**Teks Sumber:**
Jika dilihat secara definisi ekonomi hijau sendiri menurut (Nugroho, 2022) adalah upaya menghasilkan produk yang lebih ramah lingkungan dan mendukung pengurangan emisi karbon. Dalam menanggulangi climate change  berbagai kebijakan konferensi dilakukan. Salah satunya adalah momentum Presidensi G20. Indonesia melalui Menkeu unjuk gigi dalam membiayai rendah karbon dan mengundang investasi pada energi baru dan terbarukan. Indonesia juga berkomitmen akan menyusun mekanisme transisi energi untuk mengakselerasi sumber energi baru yang lebih ramah lingkungan.

Sehingga sebagai respons pemerintah muncullah Perpres Nomor 55 Tahun 2019 tentang sebagai percepatan program kendaraan bermotor listrik berbasis baterai untuk transportasi jalan. Untuk menjalankan Perpress Nomor 55 Tahun 2019, harus adanya ketersediaan stasiun pengisian kendaraan listrik umum yang memadai.

**Yang Akan Dikerjakan:**
- A) Jawablah pertanyaan berikut berdasarkan teks tentang ekonomi hijau.
(i) Menurut Nugroho (2022), ekonomi hijau adalah upaya menghasilkan produk seperti apa?
(ii) Momentum apa yang disebut sebagai salah satu kebijakan konferensi untuk menanggulangi climate change?
(iii) Peraturan presiden nomor berapa dan tahun berapa yang muncul sebagai respons pemerintah?
- B) Tuliskan lanjutan teks tentang ekonomi hijau setelah kalimat terakhirnya.

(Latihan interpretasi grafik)
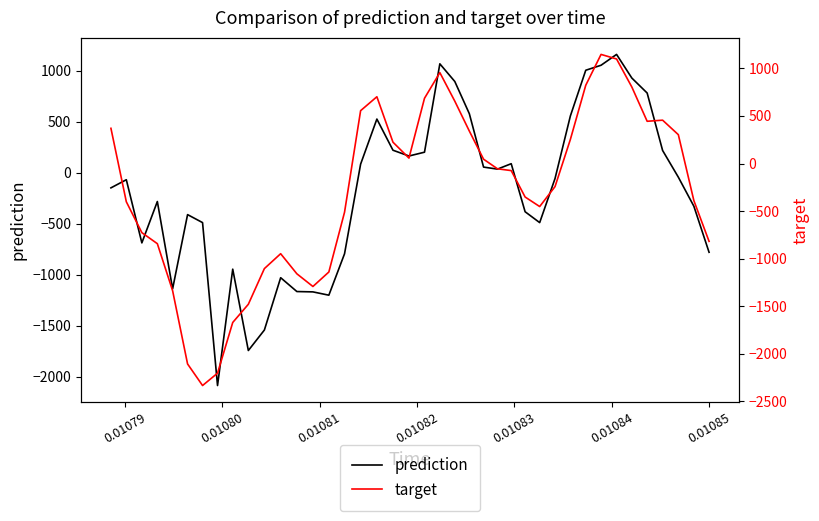

What is the maximum value for prediction?

1159.0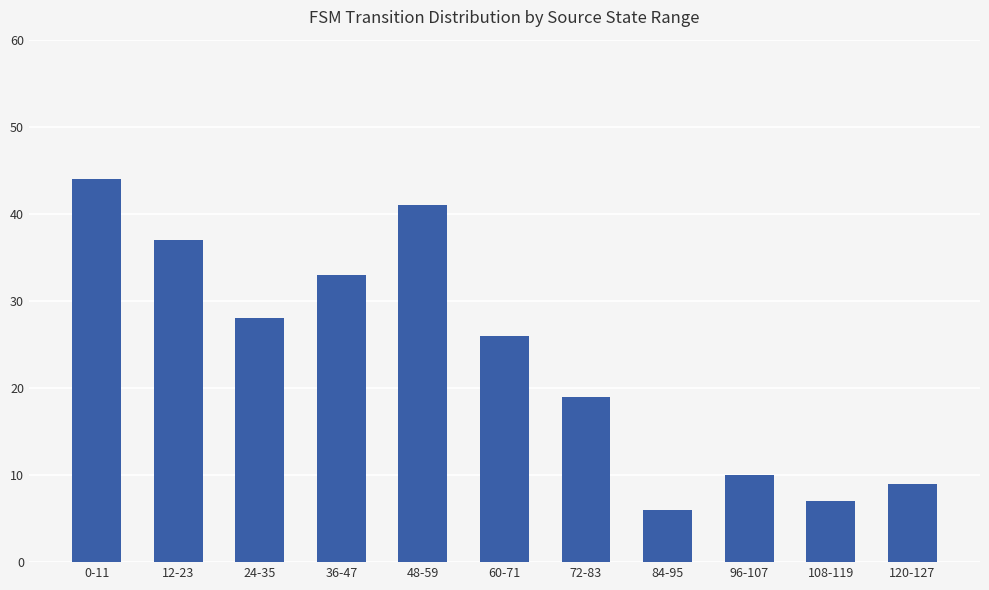

Reading left to right, extract all data points from this chart.

44	37	28	33	41	26	19	6	10	7	9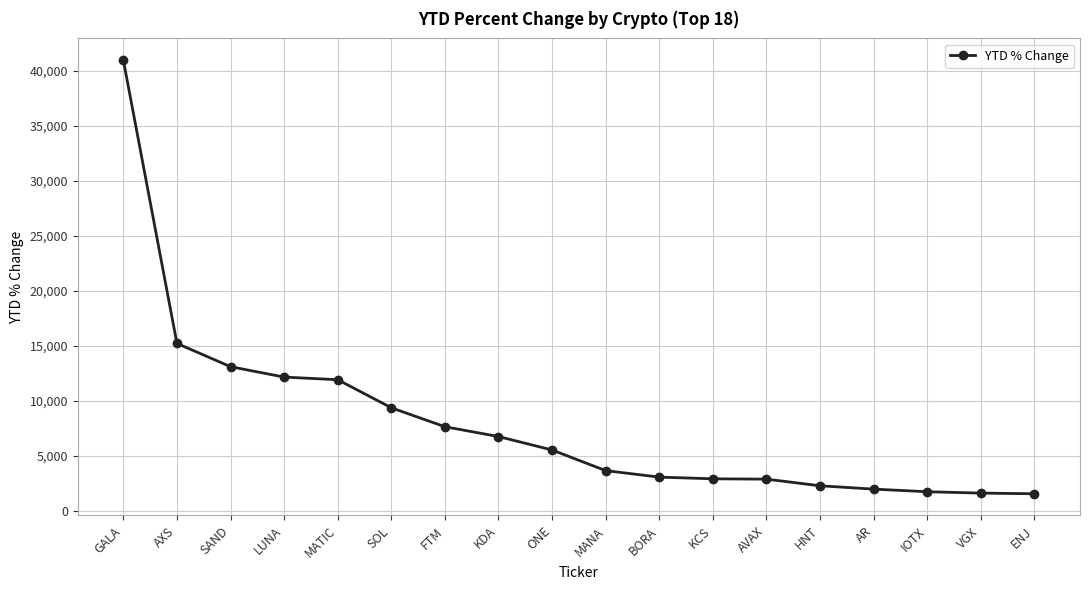

True or false: the data shows 9379.7 at SOL.

True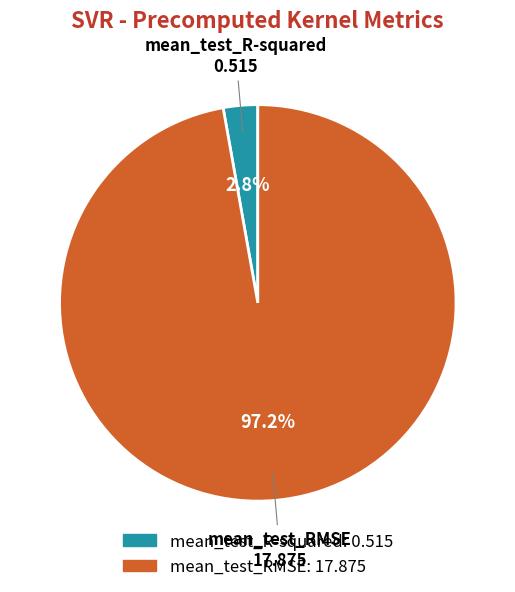

Rank the categories by value from highest to lowest.

mean_test_RMSE, mean_test_R-squared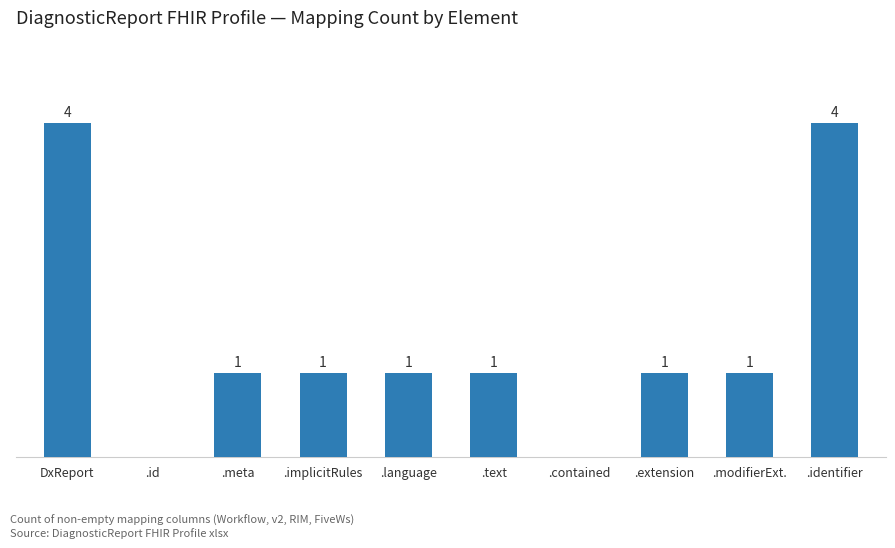

Where does the data first go above 1?

DxReport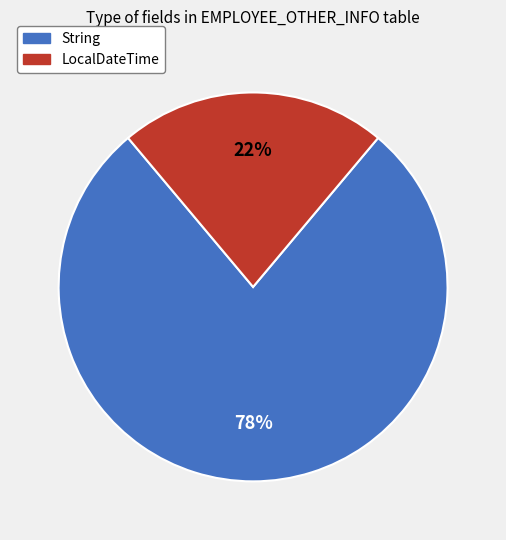

Is there a majority slice in this chart?

Yes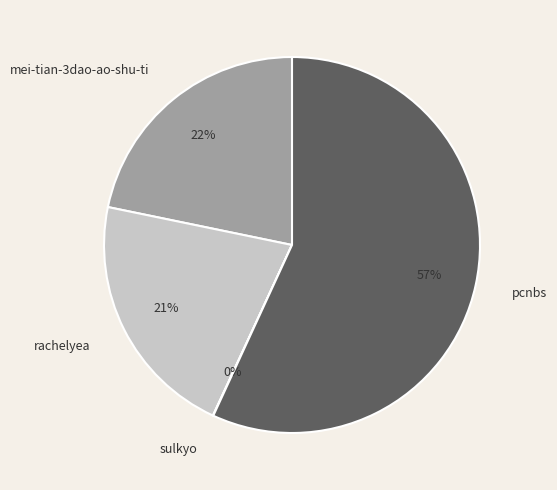

To the nearest percent, what is the difference between the largest and smallest slice percentages?

57%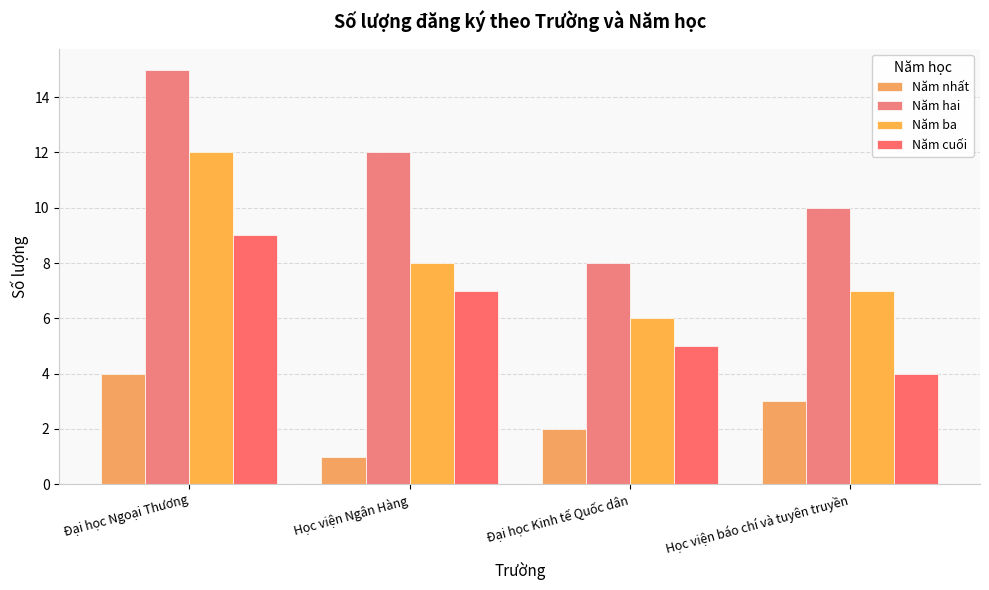

What value does the Năm nhất series have at Học viện Ngân Hàng?

1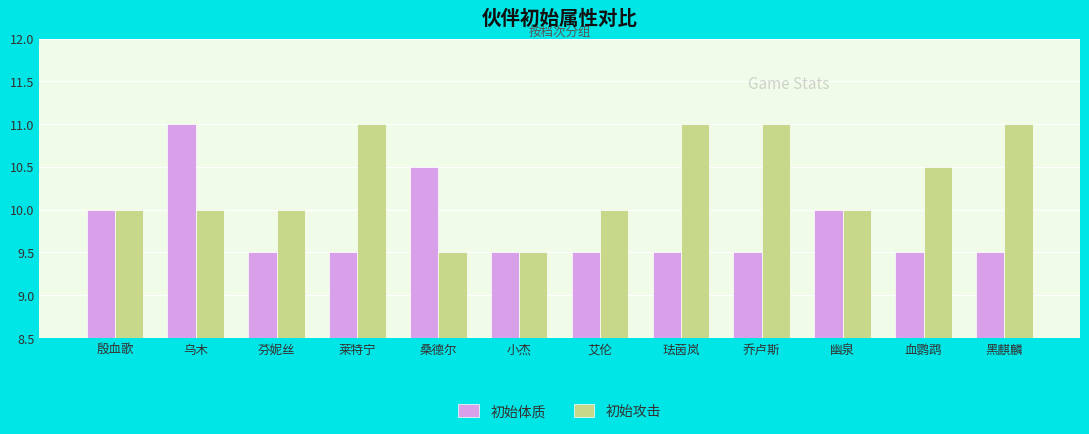

What is the greatest value displayed?

11.0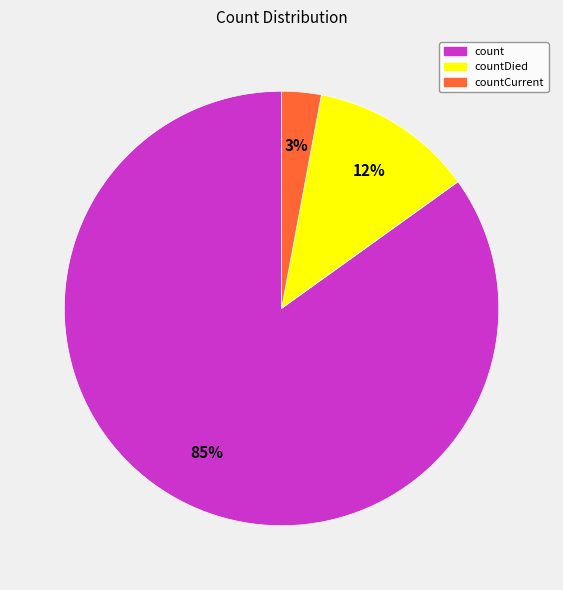

To the nearest percent, what is the average slice percentage?

33%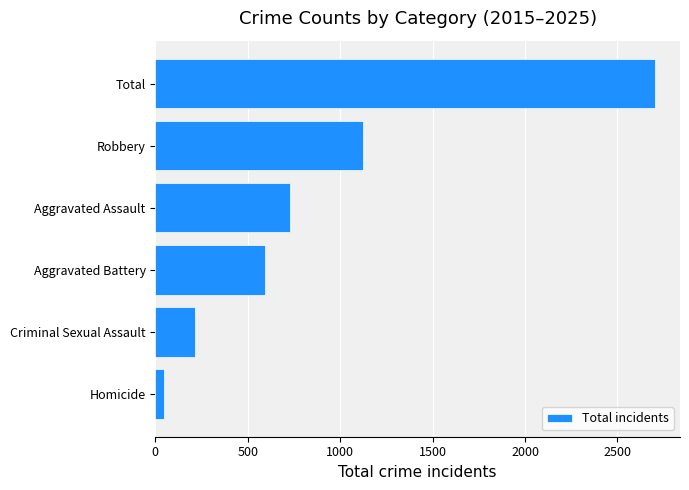

Are the bars horizontal?

Yes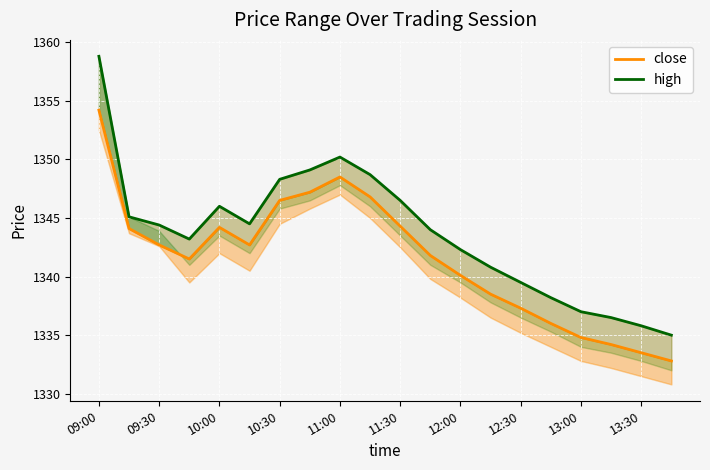

List the series in order of their overall mean, lowest first.

close, high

**Hasil yang Diharapkan:**
- A)
(i) Produk yang lebih ramah lingkungan dan mendukung pengurangan emisi karbon.
(ii) Momentum Presidensi G20.
(iii) Perpres Nomor 55 Tahun 2019.

- B)
Bahan utama baku kendaraan listrik adalah nikel, sehingga bisa dinilai kebijakan ini nampak paradoks. Karena setiap kebijakan dengan tujuan ramah lingkungan, hanya menghijau di kota-kota tertentu dengan penggunaan kendaraan listrik dan memerahkan wilayah  yang ditambang. Apalagi masyarakat yang hidup di wilayah itu ikut merasakan dampak secara langsung. Wilayahnya porak-poranda dan terkelupas akibat lahan-lahan yang ditambang.

Semua ini tidak lepas  akibat adanya hadiah paket 1967 tentang Undang-undang penanaman modal yang akhirnya mengeksploitasi kehutanan untuk dijadikan daerah pertambangan secara legal. Apalagi jika dilihat perusahaan-perusahaan pertambangan di Indonesia bukanlah milik negara, tapi lebih didominasi oleh negara besar seperti Cina. Sehingga kebijakan hilirisasi bijih nikel sebenarnya untuk kepentingan siapa, kalau bukan para pemilik modal seperti Cina. Inilah buah dari sistem kapitalisasi demokrasi yang menjamin kebebasan kepemilikan Pertambangan.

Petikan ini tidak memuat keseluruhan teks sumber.